В день двенадцатилетия революции я задаю себе вопрос о себе самом. Я спрашиваю себя: ну, русский интеллигент, кем ты стал? Что стало с тобой?
Мне тридцать лет. Когда произошла революция, мне было восемнадцать. Тот аттестат зрелости, который получил я, еще был припечатан орлами. В последний раз выдавались такие аттестаты. В последний раз заказывали студенческие фуражки. Никто из нас еще не знал, что раз этот — последний.

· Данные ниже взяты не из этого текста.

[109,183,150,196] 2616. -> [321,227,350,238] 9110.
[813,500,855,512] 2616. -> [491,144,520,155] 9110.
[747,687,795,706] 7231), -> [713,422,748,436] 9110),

Сорок лет чужой судьбы — как это много!
Сколько лет Достоевскому? Вот он сидит на портрете, покручивая хвостик бороды, плешивый, с морщинами, похожими на спицы, — сидит во мраке минувшей судьбы, как в нише.
Сколько лет этому старику?
Под портретом написано, в каком году запечатлен. Высчитываю — выходит, старику сорок лет.
Какой емкий срок, какая глубокая старость — сорок лет Достоевского!
Между тем мне только девять осталось до сорока. Тридцать один собственный год — как это мало!
Теперь я думаю о том, что вот уже нахожусь я в том возрасте, когда все герои классиков оказываются моложе меня.
Сколько лет Онегину? Года двадцать два. А давно ли воспринимался он как взрослый господин — с бачками, с лакеем, с пистолетом?
…даме с буфами, в мантилье, глядящей в бинокль из ложи, полной господ в цилиндрах, на скачки и имеющей сына немногим старше нас? Она гораздо старомодней тех дам, которые изображают на портретах юность наших, уже стареющих, матерей. Сколько же ей лет? Неужели двадцать пять?
Почему же такими старыми представлялись они нам?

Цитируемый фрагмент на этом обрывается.